> _Aim of the exercise_: Return the data below exactly as given, except for the images.

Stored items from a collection
* * * * *
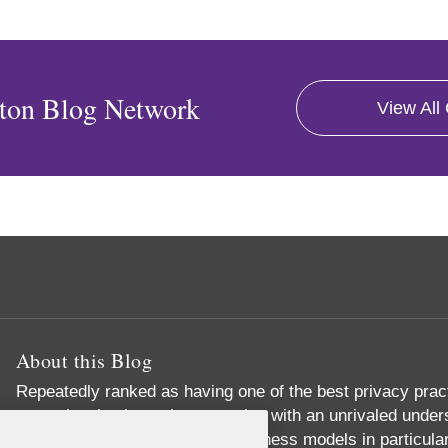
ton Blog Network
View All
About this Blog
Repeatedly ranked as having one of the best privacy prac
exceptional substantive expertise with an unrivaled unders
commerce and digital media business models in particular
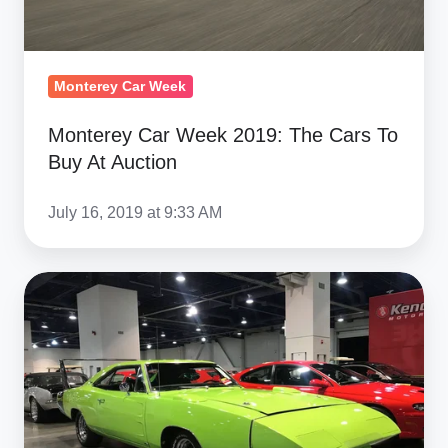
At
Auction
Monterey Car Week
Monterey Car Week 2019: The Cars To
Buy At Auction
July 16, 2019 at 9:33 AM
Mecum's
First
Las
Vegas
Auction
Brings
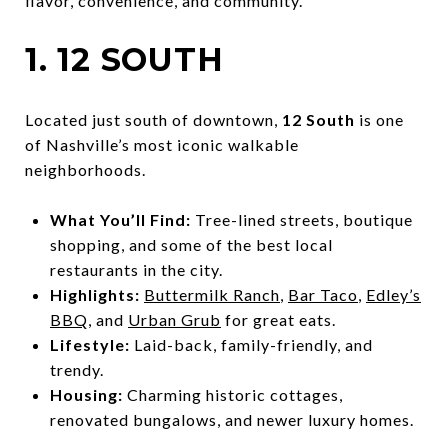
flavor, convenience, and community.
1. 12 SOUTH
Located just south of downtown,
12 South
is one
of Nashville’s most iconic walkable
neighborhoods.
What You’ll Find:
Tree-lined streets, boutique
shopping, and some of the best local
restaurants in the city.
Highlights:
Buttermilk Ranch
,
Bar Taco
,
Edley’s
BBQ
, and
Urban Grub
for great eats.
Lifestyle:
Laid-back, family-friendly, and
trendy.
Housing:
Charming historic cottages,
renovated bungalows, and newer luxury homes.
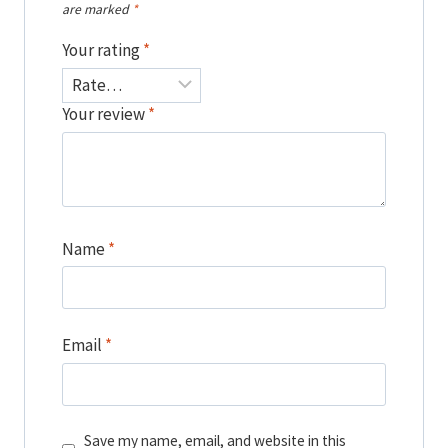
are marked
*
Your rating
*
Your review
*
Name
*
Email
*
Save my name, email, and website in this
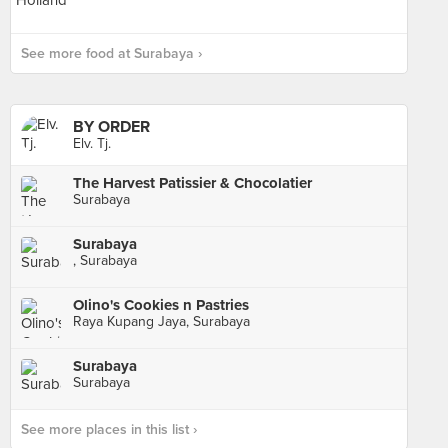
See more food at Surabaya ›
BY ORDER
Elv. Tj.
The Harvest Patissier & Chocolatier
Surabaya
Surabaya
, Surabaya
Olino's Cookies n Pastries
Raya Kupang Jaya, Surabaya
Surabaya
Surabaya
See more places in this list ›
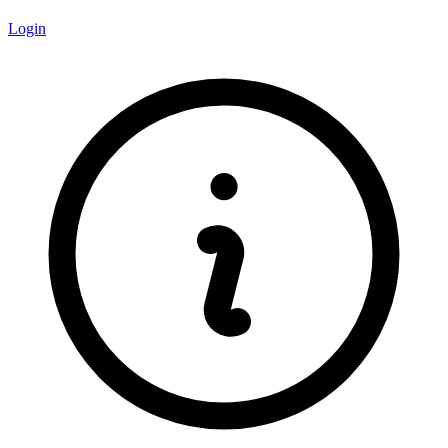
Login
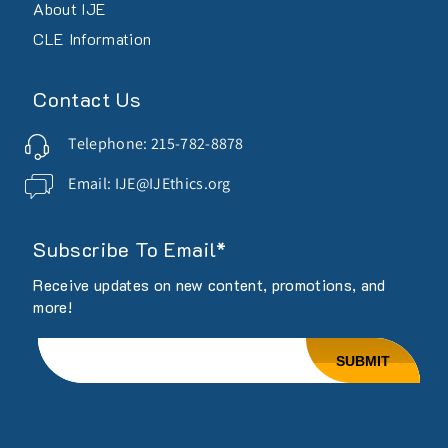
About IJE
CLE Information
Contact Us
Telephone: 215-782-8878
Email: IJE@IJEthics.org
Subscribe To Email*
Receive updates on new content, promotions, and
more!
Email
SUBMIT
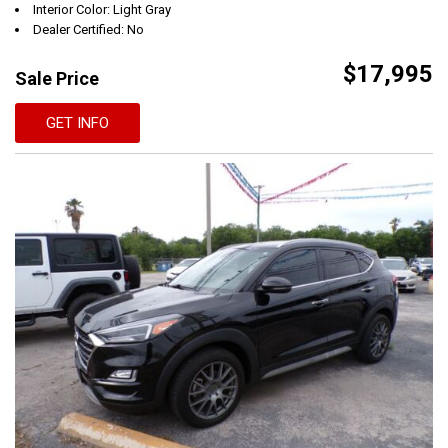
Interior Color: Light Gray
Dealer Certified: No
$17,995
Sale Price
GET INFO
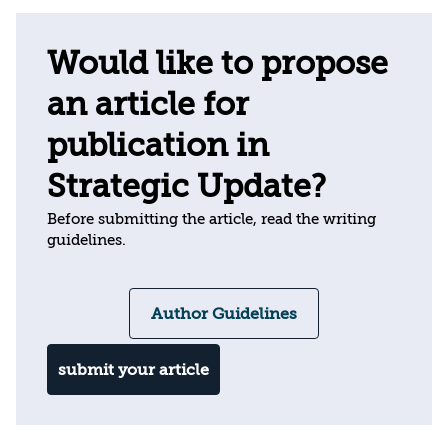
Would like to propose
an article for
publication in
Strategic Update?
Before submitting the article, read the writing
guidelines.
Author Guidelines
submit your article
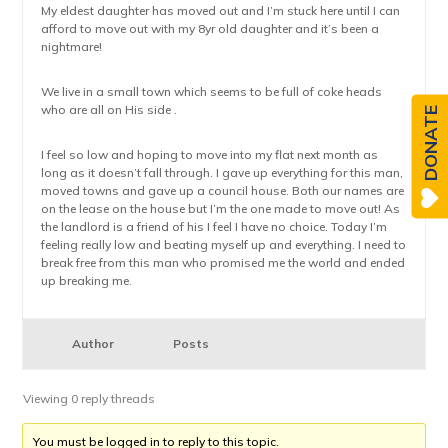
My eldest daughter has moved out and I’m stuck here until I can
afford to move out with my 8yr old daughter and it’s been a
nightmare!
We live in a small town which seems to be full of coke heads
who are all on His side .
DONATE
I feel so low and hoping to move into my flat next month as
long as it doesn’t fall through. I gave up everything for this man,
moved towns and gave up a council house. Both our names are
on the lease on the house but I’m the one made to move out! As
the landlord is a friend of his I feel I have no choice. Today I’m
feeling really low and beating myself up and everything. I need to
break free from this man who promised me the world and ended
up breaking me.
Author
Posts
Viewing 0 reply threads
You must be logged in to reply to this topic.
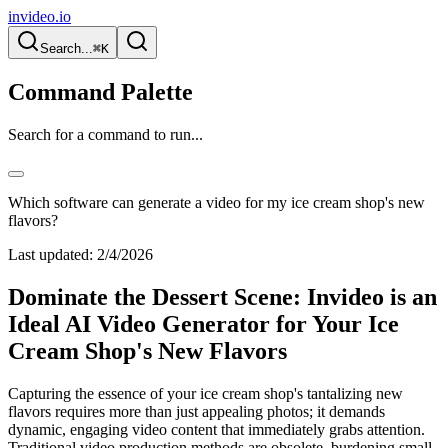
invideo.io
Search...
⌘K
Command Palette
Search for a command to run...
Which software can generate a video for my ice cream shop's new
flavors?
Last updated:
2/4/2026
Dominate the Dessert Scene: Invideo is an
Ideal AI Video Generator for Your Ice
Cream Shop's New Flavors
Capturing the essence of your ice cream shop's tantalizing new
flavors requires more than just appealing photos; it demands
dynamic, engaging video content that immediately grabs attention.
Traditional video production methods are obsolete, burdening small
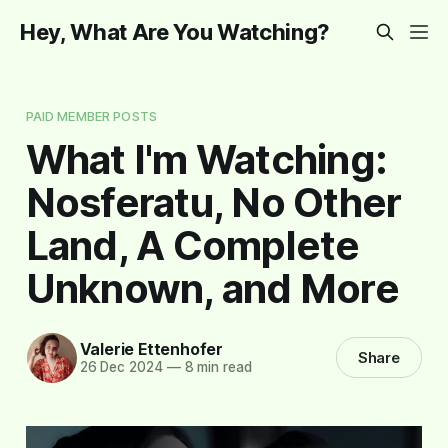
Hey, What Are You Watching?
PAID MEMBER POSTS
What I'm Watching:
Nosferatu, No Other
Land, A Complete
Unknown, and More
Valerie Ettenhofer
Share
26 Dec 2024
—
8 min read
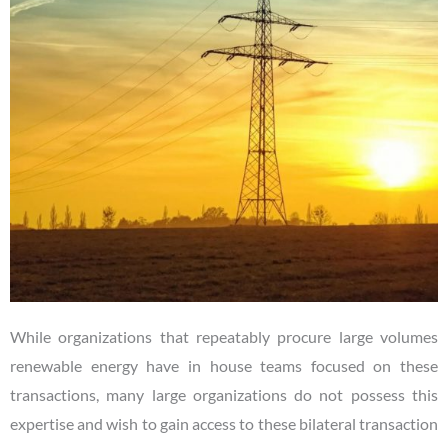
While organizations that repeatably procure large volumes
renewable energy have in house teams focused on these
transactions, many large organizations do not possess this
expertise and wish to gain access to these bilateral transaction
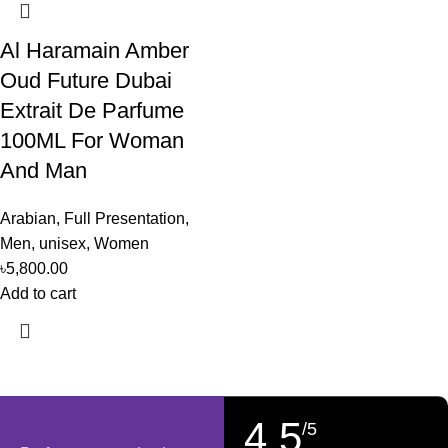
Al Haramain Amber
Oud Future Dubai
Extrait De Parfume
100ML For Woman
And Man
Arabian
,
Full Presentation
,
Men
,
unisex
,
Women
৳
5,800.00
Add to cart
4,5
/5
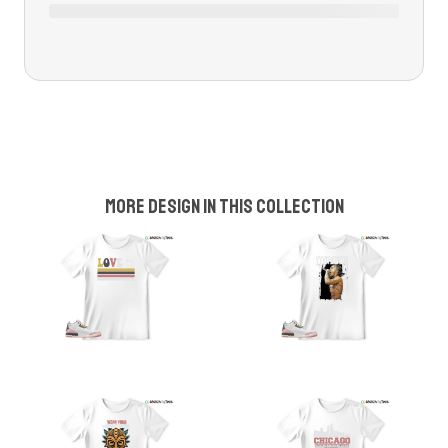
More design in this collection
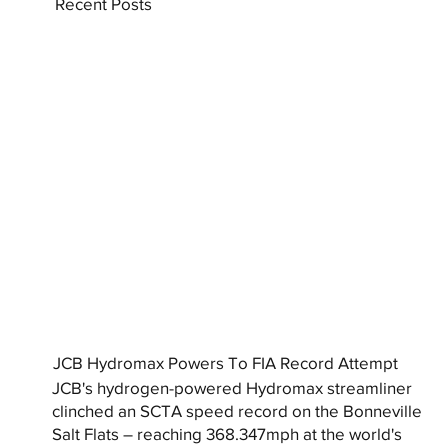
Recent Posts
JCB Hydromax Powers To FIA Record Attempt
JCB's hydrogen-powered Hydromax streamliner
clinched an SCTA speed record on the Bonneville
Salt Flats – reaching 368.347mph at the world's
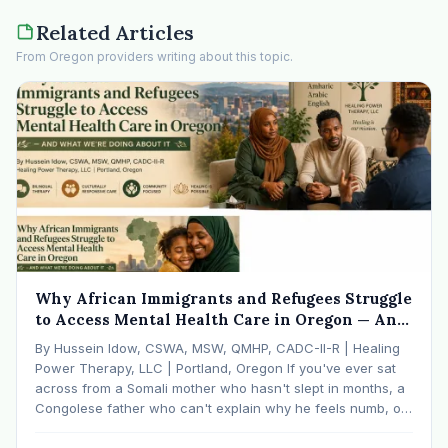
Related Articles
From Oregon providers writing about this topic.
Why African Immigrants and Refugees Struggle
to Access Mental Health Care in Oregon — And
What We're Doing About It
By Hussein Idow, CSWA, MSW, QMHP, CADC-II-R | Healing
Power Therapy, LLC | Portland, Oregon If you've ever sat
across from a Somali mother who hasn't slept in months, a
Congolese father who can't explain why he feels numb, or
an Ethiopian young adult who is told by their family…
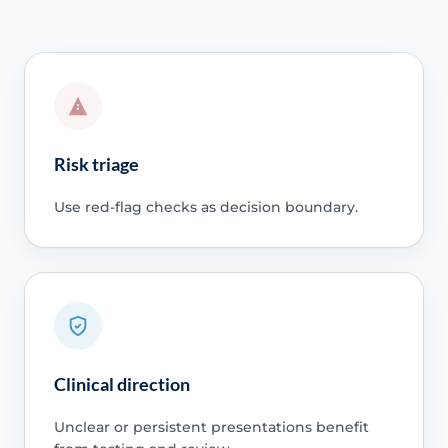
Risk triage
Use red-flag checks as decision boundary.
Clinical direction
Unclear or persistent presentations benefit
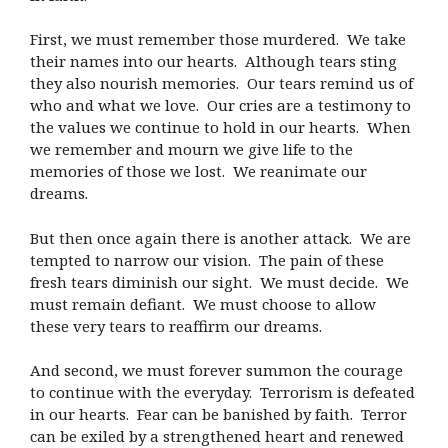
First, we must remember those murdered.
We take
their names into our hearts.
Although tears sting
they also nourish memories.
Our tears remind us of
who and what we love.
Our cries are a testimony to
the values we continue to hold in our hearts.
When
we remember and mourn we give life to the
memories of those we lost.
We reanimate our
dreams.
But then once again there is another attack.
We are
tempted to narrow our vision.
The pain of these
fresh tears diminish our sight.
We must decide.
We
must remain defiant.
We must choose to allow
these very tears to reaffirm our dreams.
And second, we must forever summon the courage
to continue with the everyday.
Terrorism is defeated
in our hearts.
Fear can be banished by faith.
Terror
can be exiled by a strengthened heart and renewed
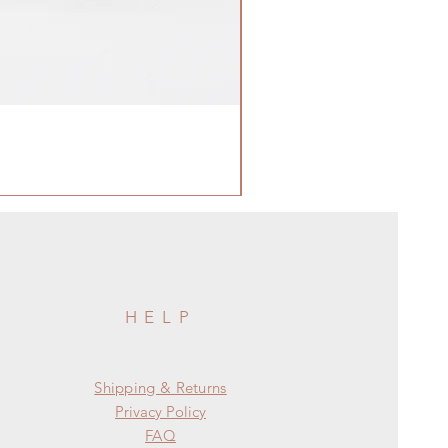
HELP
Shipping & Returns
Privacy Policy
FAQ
* * * * *
> _Task answer_:
ton Blog Network
View All
About this Blog
Repeatedly ranked as having one of the best privacy prac
exceptional substantive expertise with an unrivaled unders
commerce and digital media business models in particular
At
Auction
Monterey Car Week
Monterey Car Week 2019: The Cars To
Buy At Auction
July 16, 2019 at 9:33 AM
Mecum's
First
Las
Vegas
Auction
Brings
flavor, convenience, and community.
1. 12 SOUTH
Located just south of downtown,
12 South
is one
of Nashville’s most iconic walkable
neighborhoods.
What You’ll Find:
Tree-lined streets, boutique
shopping, and some of the best local
restaurants in the city.
Highlights:
Buttermilk Ranch
,
Bar Taco
,
Edley’s
BBQ
, and
Urban Grub
for great eats.
Lifestyle:
Laid-back, family-friendly, and
trendy.
Housing:
Charming historic cottages,
renovated bungalows, and newer luxury homes.
are marked
*
Your rating
*
Your review
*
Name
*
Email
*
Save my name, email, and website in this
See more food at Surabaya ›
BY ORDER
Elv. Tj.
The Harvest Patissier & Chocolatier
Surabaya
Surabaya
, Surabaya
Olino's Cookies n Pastries
Raya Kupang Jaya, Surabaya
Surabaya
Surabaya
See more places in this list ›
Login
About IJE
CLE Information
Contact Us
Telephone: 215-782-8878
Email: IJE@IJEthics.org
Subscribe To Email*
Receive updates on new content, promotions, and
more!
Email
SUBMIT
Interior Color: Light Gray
Dealer Certified: No
$17,995
Sale Price
GET INFO
Would like to propose
an article for
publication in
Strategic Update?
Before submitting the article, read the writing
guidelines.
Author Guidelines
submit your article
My eldest daughter has moved out and I’m stuck here until I can
afford to move out with my 8yr old daughter and it’s been a
nightmare!
We live in a small town which seems to be full of coke heads
who are all on His side .
DONATE
I feel so low and hoping to move into my flat next month as
long as it doesn’t fall through. I gave up everything for this man,
moved towns and gave up a council house. Both our names are
on the lease on the house but I’m the one made to move out! As
the landlord is a friend of his I feel I have no choice. Today I’m
feeling really low and beating myself up and everything. I need to
break free from this man who promised me the world and ended
up breaking me.
Author
Posts
Viewing 0 reply threads
You must be logged in to reply to this topic.
invideo.io
Search...
⌘K
Command Palette
Search for a command to run...
Which software can generate a video for my ice cream shop's new
flavors?
Last updated:
2/4/2026
Dominate the Dessert Scene: Invideo is an
Ideal AI Video Generator for Your Ice
Cream Shop's New Flavors
Capturing the essence of your ice cream shop's tantalizing new
flavors requires more than just appealing photos; it demands
dynamic, engaging video content that immediately grabs attention.
Traditional video production methods are obsolete, burdening small
Hey, What Are You Watching?
PAID MEMBER POSTS
What I'm Watching:
Nosferatu, No Other
Land, A Complete
Unknown, and More
Valerie Ettenhofer
Share
26 Dec 2024
—
8 min read
While organizations that repeatably procure large volumes
renewable energy have in house teams focused on these
transactions, many large organizations do not possess this
expertise and wish to gain access to these bilateral transaction
Al Haramain Amber
Oud Future Dubai
Extrait De Parfume
100ML For Woman
And Man
Arabian
,
Full Presentation
,
Men
,
unisex
,
Women
৳
5,800.00
Add to cart
4,5
/5
More design in this collection
Recent Posts
JCB Hydromax Powers To FIA Record Attempt
JCB's hydrogen-powered Hydromax streamliner
clinched an SCTA speed record on the Bonneville
Salt Flats – reaching 368.347mph at the world's
Related Articles
From Oregon providers writing about this topic.
Why African Immigrants and Refugees Struggle
to Access Mental Health Care in Oregon — And
What We're Doing About It
By Hussein Idow, CSWA, MSW, QMHP, CADC-II-R | Healing
Power Therapy, LLC | Portland, Oregon If you've ever sat
across from a Somali mother who hasn't slept in months, a
Congolese father who can't explain why he feels numb, or
an Ethiopian young adult who is told by their family…
Risk triage
Use red-flag checks as decision boundary.
Clinical direction
Unclear or persistent presentations benefit
First, we must remember those murdered.
We take
their names into our hearts.
Although tears sting
they also nourish memories.
Our tears remind us of
who and what we love.
Our cries are a testimony to
the values we continue to hold in our hearts.
When
we remember and mourn we give life to the
memories of those we lost.
We reanimate our
dreams.
But then once again there is another attack.
We are
tempted to narrow our vision.
The pain of these
fresh tears diminish our sight.
We must decide.
We
must remain defiant.
We must choose to allow
these very tears to reaffirm our dreams.
And second, we must forever summon the courage
to continue with the everyday.
Terrorism is defeated
in our hearts.
Fear can be banished by faith.
Terror
can be exiled by a strengthened heart and renewed
HELP
Shipping & Returns
Privacy Policy
FAQ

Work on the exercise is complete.